The pipeline runs end-to-end from a single CLI invocation. The reproducibility pack is a zip archive containing the input segment, the keyframe set, the COLMAP workspace, all intermediate artifacts, and the final report. Any stage can be re-run in isolation by pointing the CLI at the appropriate intermediate artifact. Opaque binary state makes debugging impossible, and debugging is most of the work in a POC, so we designed the whole thing to stay inspectable.

What This Enables

The immediate application is compliance measurement at scale. A crew vehicle equipped with a dashcam and a standard GPS logger, equipment most agencies and contractors already have, can drive a work zone and produce calibrated measurements of taper length, channelizer spacing, and sign placement without any manual tape measuring. The pipeline runs offline, produces auditable artifacts, and fails loudly when its inputs are not good enough to trust the outputs.
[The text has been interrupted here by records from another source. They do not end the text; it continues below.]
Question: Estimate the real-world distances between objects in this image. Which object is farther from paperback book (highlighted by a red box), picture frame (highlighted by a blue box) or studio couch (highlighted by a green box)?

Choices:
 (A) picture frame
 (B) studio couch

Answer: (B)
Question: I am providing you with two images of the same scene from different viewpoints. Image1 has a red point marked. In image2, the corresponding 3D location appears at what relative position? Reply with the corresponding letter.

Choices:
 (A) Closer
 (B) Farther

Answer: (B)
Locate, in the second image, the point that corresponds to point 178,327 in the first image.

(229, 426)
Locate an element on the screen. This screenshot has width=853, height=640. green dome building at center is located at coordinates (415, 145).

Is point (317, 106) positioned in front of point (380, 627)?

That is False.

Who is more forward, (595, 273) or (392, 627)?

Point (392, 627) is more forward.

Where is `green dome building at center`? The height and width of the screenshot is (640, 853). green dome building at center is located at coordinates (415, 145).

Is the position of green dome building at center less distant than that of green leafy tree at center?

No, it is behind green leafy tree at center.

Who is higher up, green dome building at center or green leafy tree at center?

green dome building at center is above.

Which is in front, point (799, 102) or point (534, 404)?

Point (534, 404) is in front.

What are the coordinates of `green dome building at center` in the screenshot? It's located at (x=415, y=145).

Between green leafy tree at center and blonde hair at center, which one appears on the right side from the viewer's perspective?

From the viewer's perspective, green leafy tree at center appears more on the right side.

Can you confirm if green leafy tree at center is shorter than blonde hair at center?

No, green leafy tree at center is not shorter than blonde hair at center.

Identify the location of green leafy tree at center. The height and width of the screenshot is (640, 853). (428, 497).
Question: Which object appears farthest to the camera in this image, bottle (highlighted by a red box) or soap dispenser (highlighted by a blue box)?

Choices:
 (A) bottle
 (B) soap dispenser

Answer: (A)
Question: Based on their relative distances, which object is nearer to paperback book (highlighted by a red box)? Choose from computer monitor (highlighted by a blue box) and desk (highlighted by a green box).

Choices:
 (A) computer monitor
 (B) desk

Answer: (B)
The longer-term implication is more significant. A calibrated 3D model of a work zone opens up comparison workflows that do not exist today. You can compare a work zone’s actual geometry to its design intent. You can track how a work zone changes over the life of a project, whether channelizer spacing degrades after a weekend, whether signs get relocated, whether the taper shortens as crews push the closure forward. None of that is possible with the current state of the art, which is a collection of flat photos with no spatial relationship to each other.

Current Limitations

This is a POC, not a production service, and the limitations are worth being explicit about. Scale recovery degrades in GPS multipath environments and we are evaluating IMU fusion as a fallback. Reconstruction windows under 150 m do not reliably constrain scale, which means long tapers and complex work zones are better candidates than short closures. The auto-proposal model was trained on a limited set of channelizer types, so unusual device configurations still require manual annotation. And any segment that triggers the calibration gate produces measurements labeled provisional, meaning they are geometrically consistent but may carry metric error above the validation thresholds.

What’s Next

We are extending the pipeline in two directions. First is IMU integration to improve scale recovery in GPS-degraded environments. Second is multi-pass comparison to detect work zone changes between inspection runs, which is the foundation for longitudinal compliance monitoring.

The core insight from this work is that the data agencies need already exists. Crews are already driving through work zones in vehicles with cameras and GPS. The pipeline we have built shows that this data, processed correctly, can produce measurements precise enough for compliance without any additional hardware investment.